Y en 1876 se puso la primera piedra del santuario, que fue consagrado en 1891.
Entre medias, Bartolomé había emprendido todo tipo de actuaciones para difundir el rezo del rosario: personales, como predicar él mismo a los campesinos; mediáticas, como la fundación de un periódico para expandir la devoción; y espirituales, como la redacción de una novena del Rosario de la que se han hecho novecientas ediciones en veintidós lenguas. De una de sus obras, Los quince sábados del Santo Rosario (otra de las devociones que propagaba), se vendieron 240.000 ejemplares en tan sólo 5 años.
Doble maledicencia, doble calvario
Naturalmente, el gran adversario de Longo, el demonio, no se quedó quieto, e inspiró maledicencias contra la condesa y contra él por su constante actividad juntos. Informado de las calumnias, León XIII le dispensó del voto de castidad que había hecho y aconsejó que se casaran, lo que Marianna y él hicieron en 1885.
Y mientras el cuadro de Nuestra Señora del Rosario hacía un milagro tras otro (el primero fue la curación de una niña de 12 años, Clorinda Lucarelli, de una epilepsia) y se multiplicaba su devoción en toda Italia, los Longo fundaban orfanatos, centros de artes y oficios para niños pobres y otras obras de caridad. Bartolo se confesaba dos veces por semana y se le vio alguna vez en éxtasis.
Pero Lucifer no había olvidado su derrota y continuó suscitando murmuraciones contra él. Llegó a ser acusado de mala administración de los bienes de caridad que gestionaba, pero aunque fue absuelto de todos los cargos, en 1906 se desprendió de todas las obras de beneficencia, que cedió al delegado pontificio. Y él, aunque siguió colaborando con ellas, se concentró en el periódico El Rosario de la nueva Pompeya.
“El hombre de la Virgen”
Murió el 1926 con unas palabras en los labios: “Mi único deseo es ver a María, que me salvó y me salvará de las garras de Satanás”.

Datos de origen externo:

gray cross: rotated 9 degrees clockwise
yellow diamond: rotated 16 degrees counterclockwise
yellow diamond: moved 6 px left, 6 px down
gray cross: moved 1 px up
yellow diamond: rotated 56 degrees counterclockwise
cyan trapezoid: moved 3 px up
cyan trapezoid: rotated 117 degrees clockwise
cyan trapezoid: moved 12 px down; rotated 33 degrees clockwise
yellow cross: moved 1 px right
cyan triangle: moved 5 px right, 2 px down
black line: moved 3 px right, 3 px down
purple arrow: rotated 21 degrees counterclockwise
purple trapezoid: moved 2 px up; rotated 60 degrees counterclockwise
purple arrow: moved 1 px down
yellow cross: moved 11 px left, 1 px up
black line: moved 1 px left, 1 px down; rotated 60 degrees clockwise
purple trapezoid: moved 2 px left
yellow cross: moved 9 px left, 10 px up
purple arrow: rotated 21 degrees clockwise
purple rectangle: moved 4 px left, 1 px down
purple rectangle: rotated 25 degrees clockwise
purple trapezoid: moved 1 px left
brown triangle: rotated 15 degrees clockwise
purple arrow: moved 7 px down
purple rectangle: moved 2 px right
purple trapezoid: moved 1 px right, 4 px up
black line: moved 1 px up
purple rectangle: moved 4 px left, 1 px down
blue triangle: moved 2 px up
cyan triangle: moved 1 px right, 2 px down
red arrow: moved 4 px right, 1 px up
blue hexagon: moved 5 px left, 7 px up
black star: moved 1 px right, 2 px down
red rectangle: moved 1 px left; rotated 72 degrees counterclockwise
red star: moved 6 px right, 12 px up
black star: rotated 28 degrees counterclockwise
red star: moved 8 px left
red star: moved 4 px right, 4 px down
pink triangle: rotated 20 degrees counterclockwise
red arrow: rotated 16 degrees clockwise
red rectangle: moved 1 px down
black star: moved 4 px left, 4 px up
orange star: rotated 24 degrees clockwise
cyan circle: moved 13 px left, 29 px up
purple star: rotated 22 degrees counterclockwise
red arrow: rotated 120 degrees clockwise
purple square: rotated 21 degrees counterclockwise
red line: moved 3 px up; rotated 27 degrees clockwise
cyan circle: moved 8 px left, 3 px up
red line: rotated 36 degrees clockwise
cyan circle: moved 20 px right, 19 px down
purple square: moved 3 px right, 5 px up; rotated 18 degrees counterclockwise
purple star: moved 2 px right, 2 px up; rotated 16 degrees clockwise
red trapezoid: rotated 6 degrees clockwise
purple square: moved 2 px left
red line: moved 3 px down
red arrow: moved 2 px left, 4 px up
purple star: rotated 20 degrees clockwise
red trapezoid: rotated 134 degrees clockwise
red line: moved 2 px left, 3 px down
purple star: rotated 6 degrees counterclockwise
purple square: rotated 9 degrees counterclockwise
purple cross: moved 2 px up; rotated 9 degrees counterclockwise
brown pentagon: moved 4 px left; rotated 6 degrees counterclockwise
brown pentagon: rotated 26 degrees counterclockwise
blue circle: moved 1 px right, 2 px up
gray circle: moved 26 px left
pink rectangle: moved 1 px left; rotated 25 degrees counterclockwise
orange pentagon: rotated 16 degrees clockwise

El 26 de octubre de 1980 fue beatificado por Juan Pablo II, quien proclamó en la homilía que “puede ser definido verdaderamente como ‘el hombre de la Virgen’… Con la mano en las cuentas del rosario, nos dice: ‘Despierta tu confianza en la Santísima Virgen del Rosario’”. Y, de hecho, su festividad, el 5 de octubre, precede en sólo dos días a la de la devoción a la que consagró su vida.